GIVEN REQUEST: Extract the lines from the one with "determined by: Strong, Mark" through the one with "collectors: S. M. Tracy", both included, and repeat them exactly.

Source records:
══════

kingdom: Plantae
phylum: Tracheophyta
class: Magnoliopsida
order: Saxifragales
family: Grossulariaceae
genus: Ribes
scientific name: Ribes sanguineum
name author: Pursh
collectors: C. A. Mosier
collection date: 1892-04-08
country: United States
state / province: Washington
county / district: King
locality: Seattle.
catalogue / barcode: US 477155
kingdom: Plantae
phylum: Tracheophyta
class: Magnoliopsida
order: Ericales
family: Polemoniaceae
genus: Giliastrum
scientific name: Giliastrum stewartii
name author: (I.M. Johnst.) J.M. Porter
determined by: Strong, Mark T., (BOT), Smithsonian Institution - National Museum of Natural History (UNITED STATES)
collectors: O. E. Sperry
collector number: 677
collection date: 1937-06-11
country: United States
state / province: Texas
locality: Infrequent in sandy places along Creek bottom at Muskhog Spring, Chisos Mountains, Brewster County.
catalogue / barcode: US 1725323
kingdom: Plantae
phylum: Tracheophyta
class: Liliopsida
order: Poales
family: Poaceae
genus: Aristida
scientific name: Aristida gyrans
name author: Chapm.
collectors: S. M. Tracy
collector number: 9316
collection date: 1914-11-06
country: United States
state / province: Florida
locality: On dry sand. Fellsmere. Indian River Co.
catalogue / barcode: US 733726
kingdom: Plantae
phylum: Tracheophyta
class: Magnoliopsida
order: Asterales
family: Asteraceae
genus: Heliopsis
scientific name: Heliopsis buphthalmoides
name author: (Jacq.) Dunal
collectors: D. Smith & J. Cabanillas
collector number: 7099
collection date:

══════

SOLUTION TO THIS PROBLEM:
determined by: Strong, Mark T., (BOT), Smithsonian Institution - National Museum of Natural History (UNITED STATES)
collectors: O. E. Sperry
collector number: 677
collection date: 1937-06-11
country: United States
state / province: Texas
locality: Infrequent in sandy places along Creek bottom at Muskhog Spring, Chisos Mountains, Brewster County.
catalogue / barcode: US 1725323
kingdom: Plantae
phylum: Tracheophyta
class: Liliopsida
order: Poales
family: Poaceae
genus: Aristida
scientific name: Aristida gyrans
name author: Chapm.
collectors: S. M. Tracy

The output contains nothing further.